Was sich so gut anliess, wird allerdings durch einen verblüffenden Skandal beeinträchtigt: Kurz vor den Sommerferien empörten sich die Genfer Lehrkräfte wegen einiger Illustrationen Barrigues, kurz darauf gefolgt vom Waadtland.

Erstaunlich, denn alle kennen den Mann und seine Lust am Provozieren. Falls die Wahl des Zeichners nicht top secret war, was wenig wahrscheinlich ist, kam der Aufschrei im Juni doch recht überraschend.

Daraufhin nimmt die Affäre ein solches Ausmass an, dass die Staatsräte in den Kantonen Genf und Waadt auf den Protest der Lehrerschaft eingehen und die gesamte Auflage vernichten lassen.

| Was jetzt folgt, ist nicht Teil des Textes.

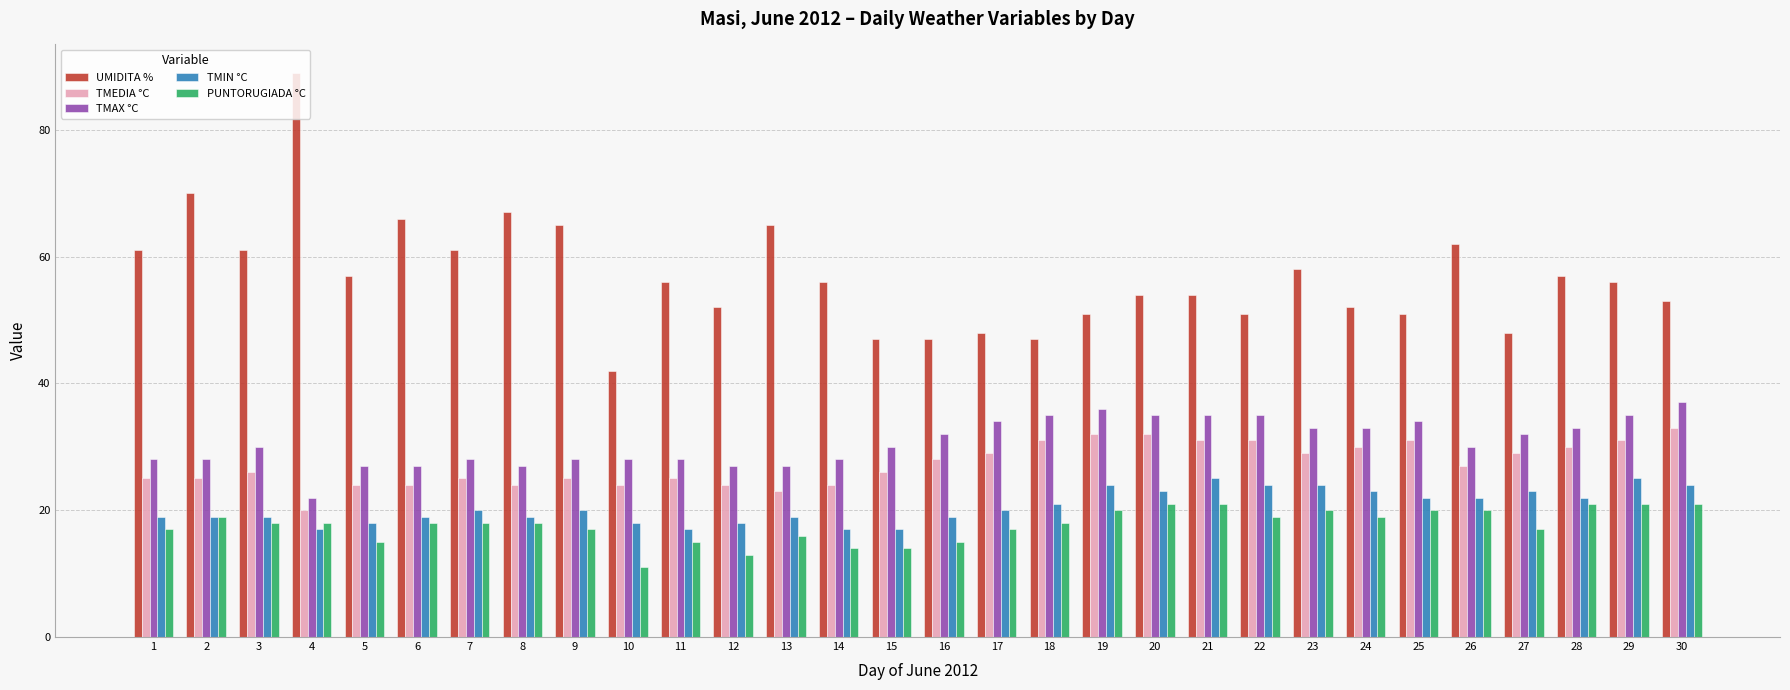

What is the average value of the UMIDITA % series?

57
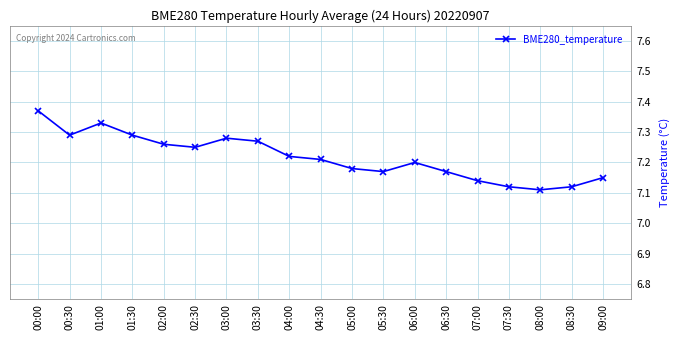

What is the difference between the values at 00:30 and 04:00?

0.1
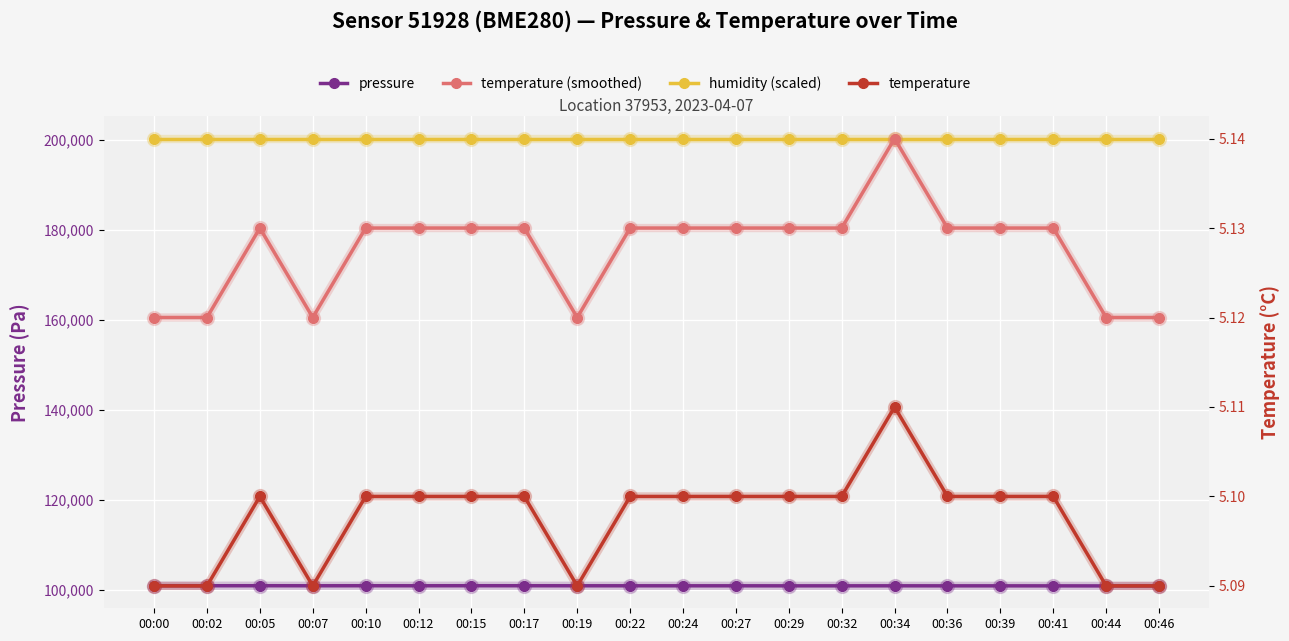

What is the value of the temperature (smoothed) point at the 3rd from the left?

5.1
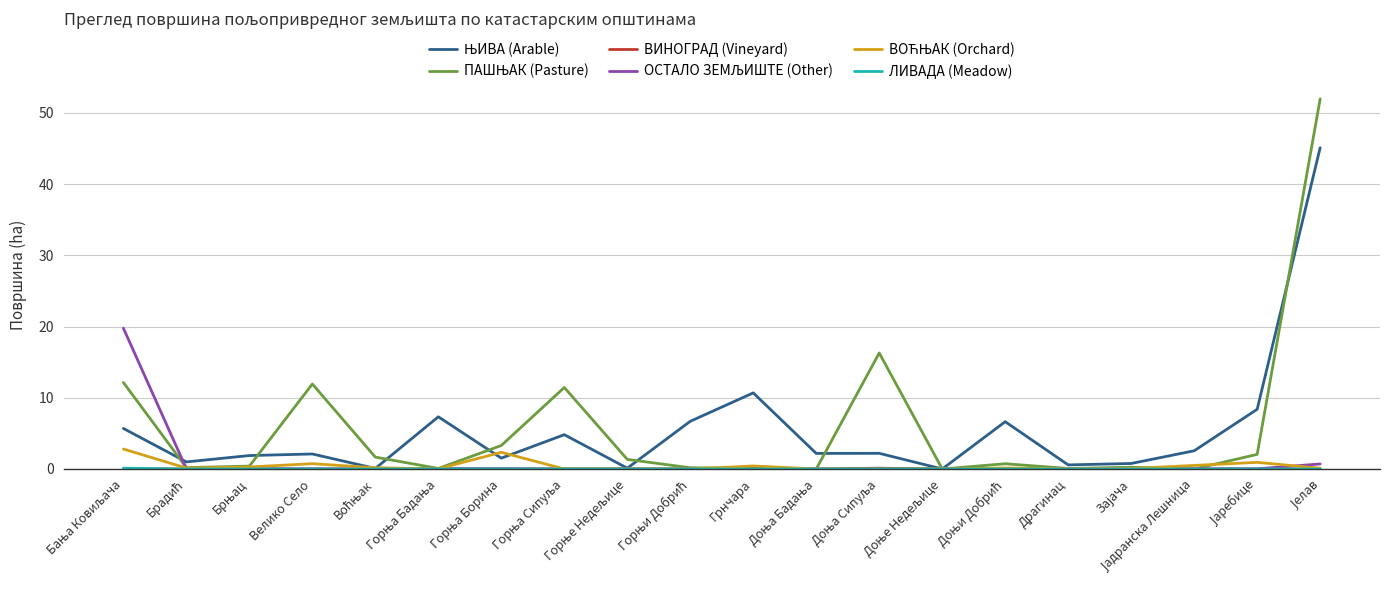

How many data points in ВИНОГРАД (Vineyard) are above 0?

1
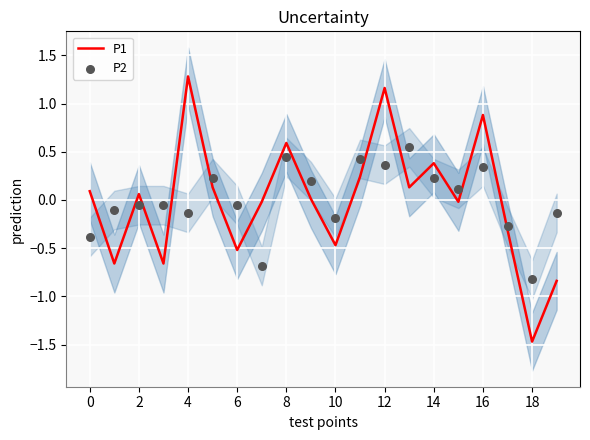

Which series has the largest Y range (max minus min)?

P1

Die Bücher werden also neu gedruckt, diesmal ohne die beanstandeten Zeichnungen… Kosten der ganzen Angelegenheit: rund 420’000 Franken.

In den anderen Kantonen ist die Reaktion gemässigter: Im Wallis, in Freiburg, in Neuenburg und im Jura sowie im französischsprachigen Teil des Kantons Bern ist man nicht bereit, wegen einiger umstrittener Karikaturen Hunderttausende von Franken auszugeben.

Nur eine Zeichnung

Ein Morgen in der französischen Schule von Bern, Besuch bei einer 7. Klasse der Abteilung A. Wir sind in der Mathematikstunde mit Lehrer und Schuldirektor Michel Clémençon.

Das Besondere an dieser Schule ist, dass sie in einem deutschsprachigen Kantonsteil französischsprachigen Unterricht erteilt. Sie wird vor allem von Kindern von Bundesbeamten und ausländischen Diplomaten besucht.

Haben die Kinder etwas von der Affäre Barrigue gehört? Nur die wenigsten. Sie haben ihr Schulbuch erstmals gut zehn Tage vor diesem Treffen geöffnet.

Aber Barrigues Stil kennen sie, denn schon in der 6. Klasse hatten sie ein Mathematikbuch mit seinen Zeichnungen. «Da war eine mit einem abgeschnittenen Finger, die war wirklich sehr lustig», erinnert sich ein Schüler, offensichtlich nicht davon traumatisiert.

Von der «Gewalt»…

Und dieses Bild mit der Jahreszahl 2003, das einen Lehrer zeigt, der böse guckt, weil ein Schüler folgendes Poster aufgehängt hat: «Wanted, Mathematikprofessor, 10’000$, tot oder lebendig»: Was halten sie davon? Gelächter. Aber als sie hören, dass einige Lehrkräfte darin einen Aufruf zur Gewalt sahen, werden sie wieder ernst.

«Das ist daneben. Von einer solchen Zeichnung wird man nicht beeinflusst oder gar gewalttätig. Es ist nur eine Zeichnung, die bringt uns doch nicht dazu, einen Lehrer zu töten… Die Zeichnungen sind zwar sehr augenfällig, aber es ist und bleibt einfach ein Mathebuch», stellt Nicolas fest.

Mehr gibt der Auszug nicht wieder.